Les servos et leur installation (suite)

Quelques photos en situation

La première photo montre la commande de l’aiguille par le bras supérieur de la manivelle. Avouez que c’est discret et facilement camou­flable, même si ça ne reproduit pas le mécanisme réel. Le ressort de maintien en position d’origine est supprimé. De toutes façons, il sautait à chaque fois que je nettoyais les voies !

Commande aiguille

Zoom sur la commande d’aiguille

Cliquez sur l’image pour voir la transmission de plus près.

La deuxième photo montre l’envers du décor, avec, de gauche à droite, le servo, le commutateur Peco encastré dans le circuit imprimé et le bornier de raccordement. Les fils rouge et noir sont ceux du feeder DCC ; le jaune est celui du cœur d’aiguille ; le bleu, raccordé au jaune et donc au cœur, est le fil de retour au pupitre, qui permet d’al­lumer les LED indiquant la position de l’aiguille. Le bornier est débro­chable pour permettre le retrait fa­cile du support en cas de problème.

Servo en situation

Pour installer le support avec suffi­samment de précision par rapport au trou de pivotement, j’ai prévu un gabarit de perçage et d’alignement en aluminium, que voici.

Gabarit de montage

Expérimentation avec des microrupteurs

Cette expérimentation est en cours. Les avantages de ces microrupteurs sont leur fiabilité (ils équipent les boutons des souris), leur faible taille et leur faible prix (autour de1,50 €), et aussi le courant commu­té relativement important, de 3 à 5 A. Ne pas oublier que des courts-circuits peuvent se produire sur une aiguille. Leur inconvénient est lié à la très faible course du poussoir : le réglage est donc délicat. Voici une petite vidéo (53 s) sur le sujet.
Voir la vidéo (2,6 Mo).

Maquette d’essai

Le commutateur Peco a été démonté (il reste le bornier devenu inutile). Le microrupteur est fixé sur la table, ce qui ne serait pas pratique en situation réelle.
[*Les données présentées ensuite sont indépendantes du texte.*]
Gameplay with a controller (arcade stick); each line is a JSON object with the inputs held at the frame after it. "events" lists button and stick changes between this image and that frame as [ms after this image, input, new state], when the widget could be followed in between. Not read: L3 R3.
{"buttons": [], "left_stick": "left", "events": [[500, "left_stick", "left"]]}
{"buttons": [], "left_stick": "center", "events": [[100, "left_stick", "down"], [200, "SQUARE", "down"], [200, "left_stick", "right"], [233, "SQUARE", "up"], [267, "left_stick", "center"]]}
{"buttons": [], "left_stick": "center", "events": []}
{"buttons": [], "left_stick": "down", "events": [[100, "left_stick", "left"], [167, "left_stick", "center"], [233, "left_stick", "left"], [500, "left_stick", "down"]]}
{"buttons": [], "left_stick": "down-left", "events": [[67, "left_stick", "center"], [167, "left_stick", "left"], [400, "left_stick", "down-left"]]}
Autre solution purement électronique

On peut associer au Switchpilot un module chargé de la commutation des cœurs d’aiguilles, c’est le Switchpilot Extension. Il se connecte directement sur le précédent, et possède quatre sorties (une par aiguille) à double inverseur à contacts secs. On peut régler la commutation soit immédiatement à la réception de l’ordre, soit avec un retard pour tenir compte de la course de l’aiguille, avec CV 49 = 15 pour indiquer que les quatre servos sont concernés. Mais le retard lui-même n’est pas réglable.

Switchpilot Extension

J’ai acheté un tel module, car j’avais des difficultés avec un (1 seul sur 7) des commutateurs Peco, qui commutait de façon aléatoire. Ce module fonctionne parfaitement, mais…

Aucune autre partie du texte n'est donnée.